**Data provided**

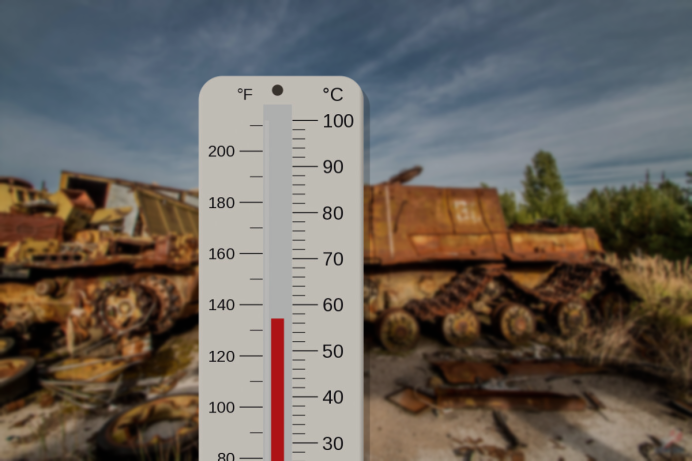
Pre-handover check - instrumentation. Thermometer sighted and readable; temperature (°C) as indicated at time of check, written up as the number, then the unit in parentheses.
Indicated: 57 (°C)
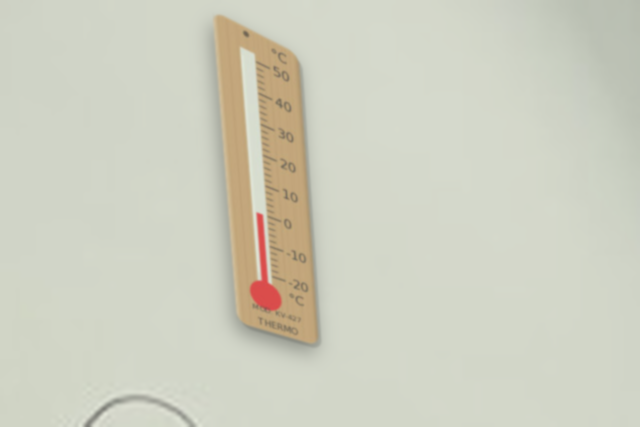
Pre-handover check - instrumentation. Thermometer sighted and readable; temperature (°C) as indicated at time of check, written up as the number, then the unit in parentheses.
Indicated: 0 (°C)
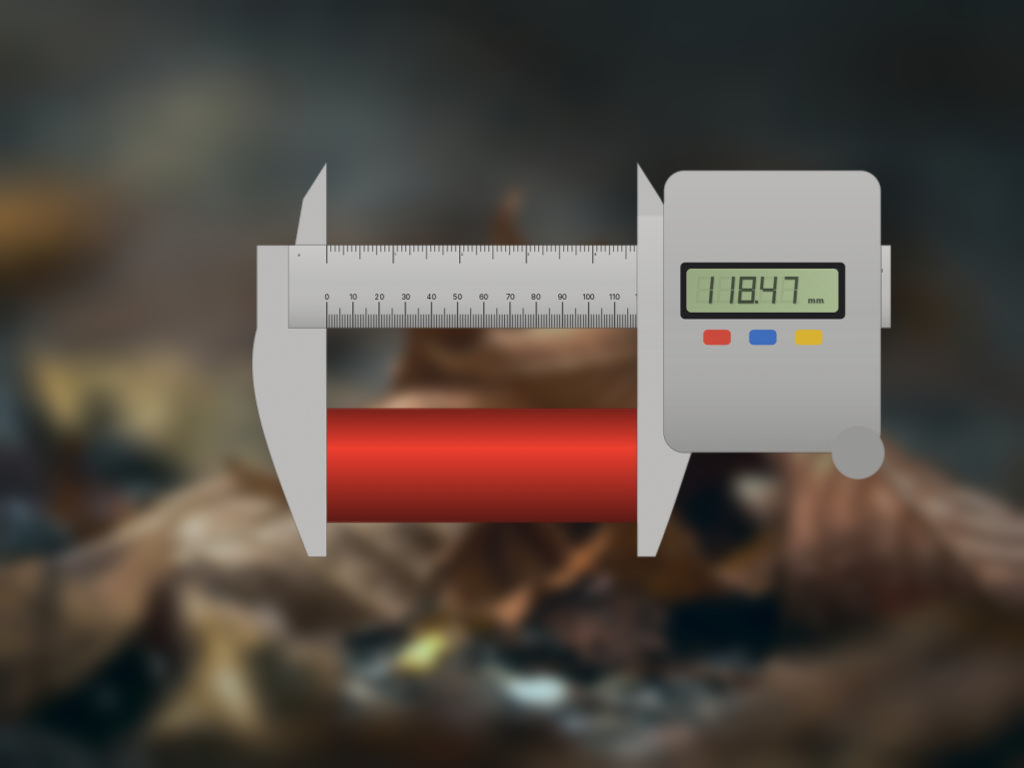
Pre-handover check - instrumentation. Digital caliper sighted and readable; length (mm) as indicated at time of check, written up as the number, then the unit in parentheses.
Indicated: 118.47 (mm)
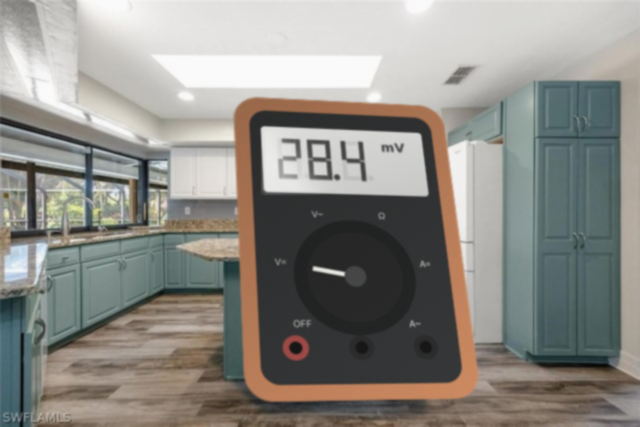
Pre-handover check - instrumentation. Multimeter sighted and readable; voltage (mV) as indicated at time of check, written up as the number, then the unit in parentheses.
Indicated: 28.4 (mV)
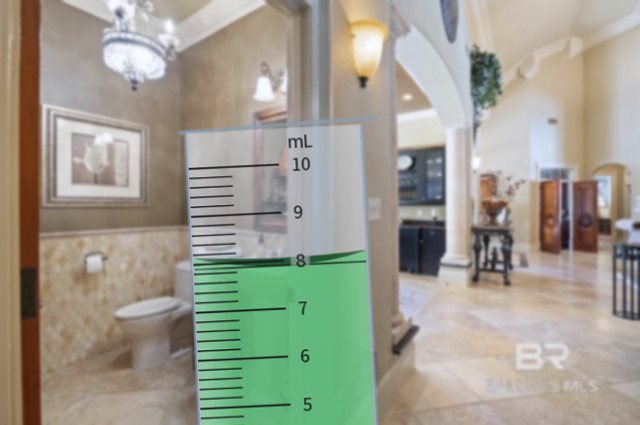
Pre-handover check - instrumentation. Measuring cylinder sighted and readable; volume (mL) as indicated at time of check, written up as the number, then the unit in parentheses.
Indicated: 7.9 (mL)
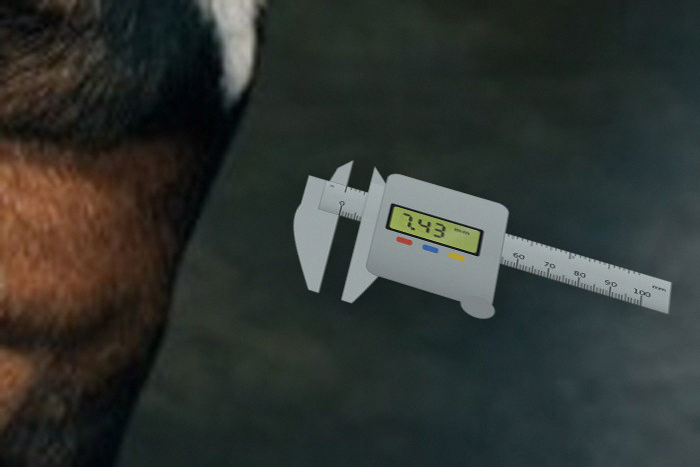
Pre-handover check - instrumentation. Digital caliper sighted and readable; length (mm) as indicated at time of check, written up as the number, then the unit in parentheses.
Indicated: 7.43 (mm)
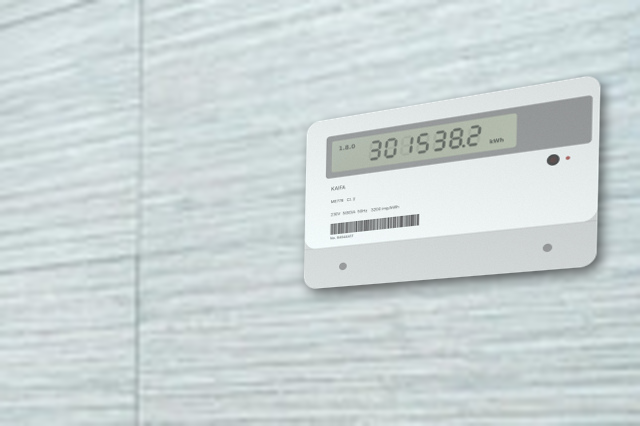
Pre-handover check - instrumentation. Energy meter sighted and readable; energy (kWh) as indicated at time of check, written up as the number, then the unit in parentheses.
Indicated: 301538.2 (kWh)
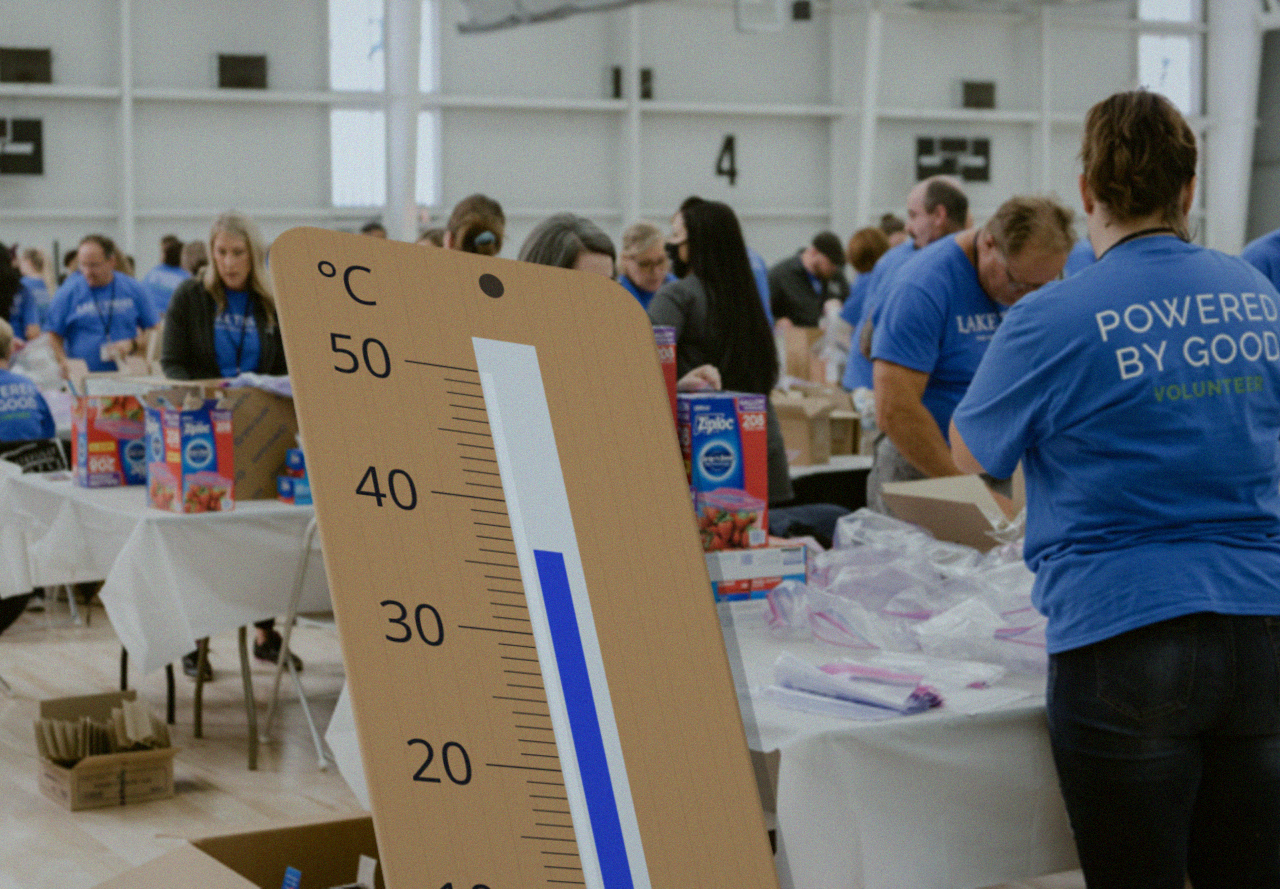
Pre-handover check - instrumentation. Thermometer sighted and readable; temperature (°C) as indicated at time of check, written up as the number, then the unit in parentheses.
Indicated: 36.5 (°C)
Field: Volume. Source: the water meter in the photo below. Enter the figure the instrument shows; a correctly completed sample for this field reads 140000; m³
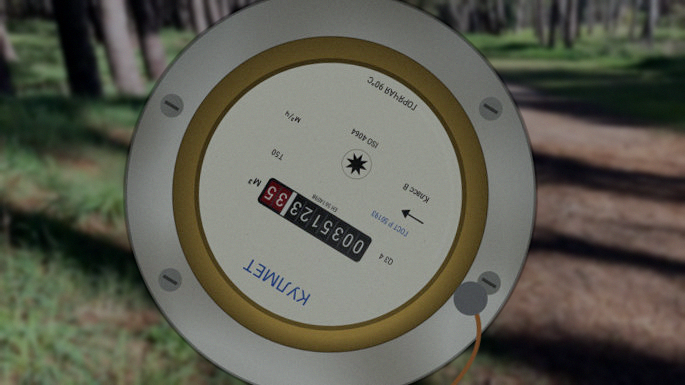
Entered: 35123.35; m³
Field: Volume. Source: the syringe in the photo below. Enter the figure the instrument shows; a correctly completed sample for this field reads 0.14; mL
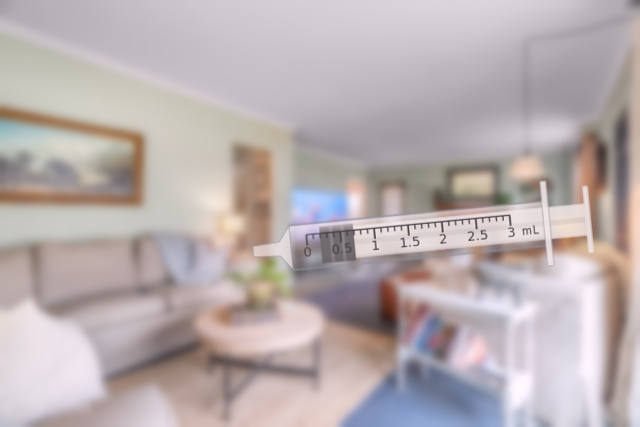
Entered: 0.2; mL
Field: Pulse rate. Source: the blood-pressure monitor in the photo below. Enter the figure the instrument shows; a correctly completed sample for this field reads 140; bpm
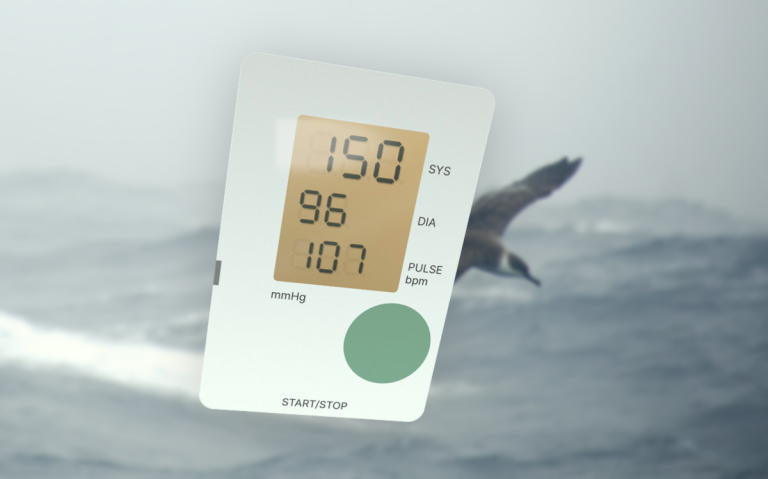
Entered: 107; bpm
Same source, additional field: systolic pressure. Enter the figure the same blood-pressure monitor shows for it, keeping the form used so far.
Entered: 150; mmHg
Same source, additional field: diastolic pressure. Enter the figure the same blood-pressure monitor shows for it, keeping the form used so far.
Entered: 96; mmHg
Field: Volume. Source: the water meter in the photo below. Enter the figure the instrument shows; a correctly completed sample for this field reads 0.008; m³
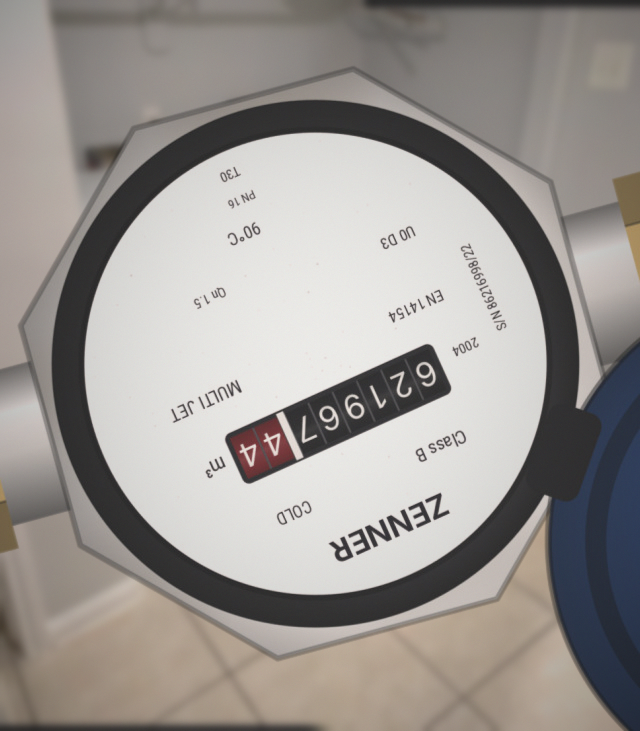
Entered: 621967.44; m³
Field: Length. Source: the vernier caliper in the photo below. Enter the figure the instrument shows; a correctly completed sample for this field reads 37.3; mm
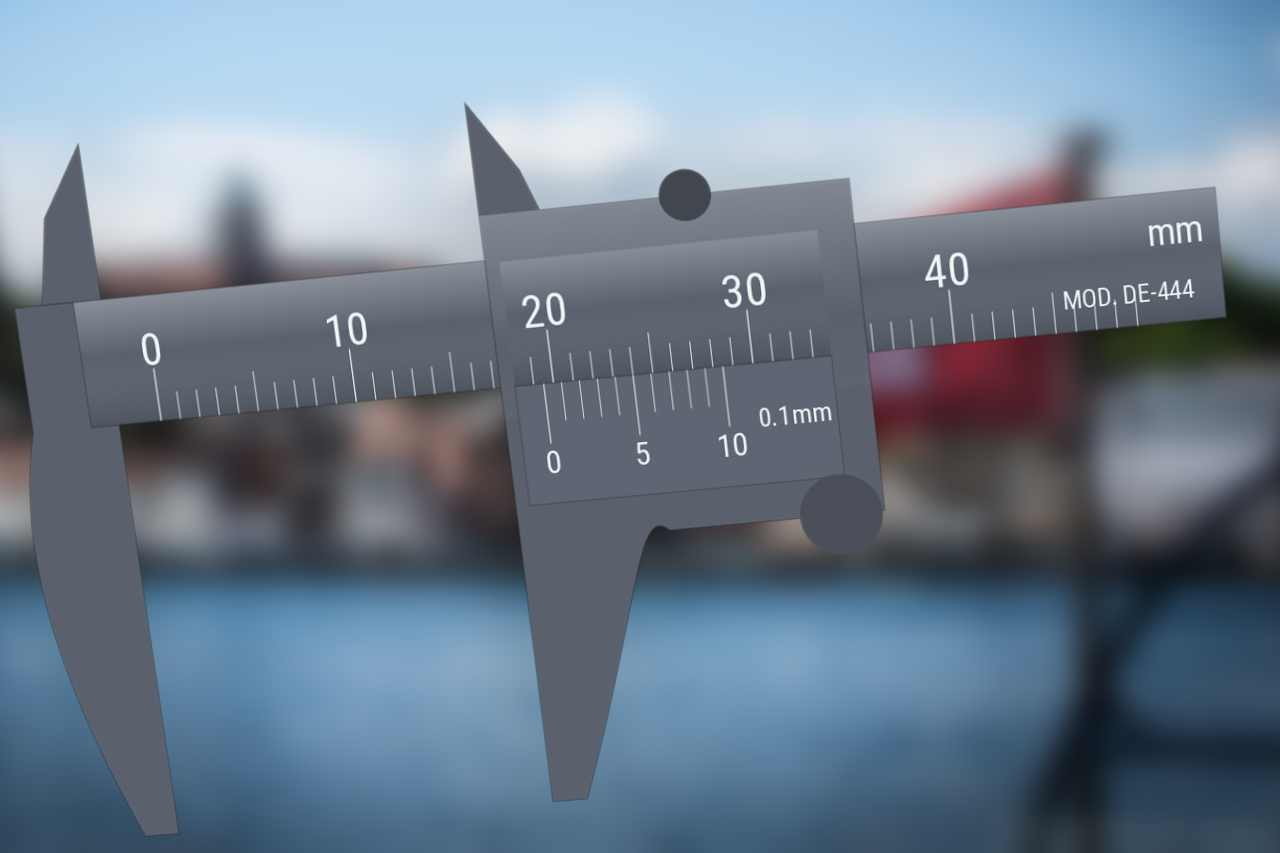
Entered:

**Activity**
Copy out the whole listing above word for word, leaving out the picture lines.

**Expected output**
Pre-handover check - instrumentation. Thermometer sighted and readable; temperature (°C) as indicated at time of check, written up as the number, then the unit in parentheses.
Indicated: 57 (°C)
Pre-handover check - instrumentation. Thermometer sighted and readable; temperature (°C) as indicated at time of check, written up as the number, then the unit in parentheses.
Indicated: 0 (°C)
Pre-handover check - instrumentation. Digital caliper sighted and readable; length (mm) as indicated at time of check, written up as the number, then the unit in parentheses.
Indicated: 118.47 (mm)
Pre-handover check - instrumentation. Multimeter sighted and readable; voltage (mV) as indicated at time of check, written up as the number, then the unit in parentheses.
Indicated: 28.4 (mV)
Pre-handover check - instrumentation. Measuring cylinder sighted and readable; volume (mL) as indicated at time of check, written up as the number, then the unit in parentheses.
Indicated: 7.9 (mL)
Pre-handover check - instrumentation. Digital caliper sighted and readable; length (mm) as indicated at time of check, written up as the number, then the unit in parentheses.
Indicated: 7.43 (mm)
Pre-handover check - instrumentation. Energy meter sighted and readable; energy (kWh) as indicated at time of check, written up as the number, then the unit in parentheses.
Indicated: 301538.2 (kWh)
Pre-handover check - instrumentation. Thermometer sighted and readable; temperature (°C) as indicated at time of check, written up as the number, then the unit in parentheses.
Indicated: 36.5 (°C)
Field: Volume. Source: the water meter in the photo below. Enter the figure the instrument shows; a correctly completed sample for this field reads 140000; m³
Entered: 35123.35; m³
Field: Volume. Source: the syringe in the photo below. Enter the figure the instrument shows; a correctly completed sample for this field reads 0.14; mL
Entered: 0.2; mL
Field: Pulse rate. Source: the blood-pressure monitor in the photo below. Enter the figure the instrument shows; a correctly completed sample for this field reads 140; bpm
Entered: 107; bpm
Same source, additional field: systolic pressure. Enter the figure the same blood-pressure monitor shows for it, keeping the form used so far.
Entered: 150; mmHg
Same source, additional field: diastolic pressure. Enter the figure the same blood-pressure monitor shows for it, keeping the form used so far.
Entered: 96; mmHg
Field: Volume. Source: the water meter in the photo below. Enter the figure the instrument shows; a correctly completed sample for this field reads 0.008; m³
Entered: 621967.44; m³
Field: Length. Source: the vernier caliper in the photo below. Enter the figure the instrument shows; a correctly completed sample for this field reads 37.3; mm
Entered:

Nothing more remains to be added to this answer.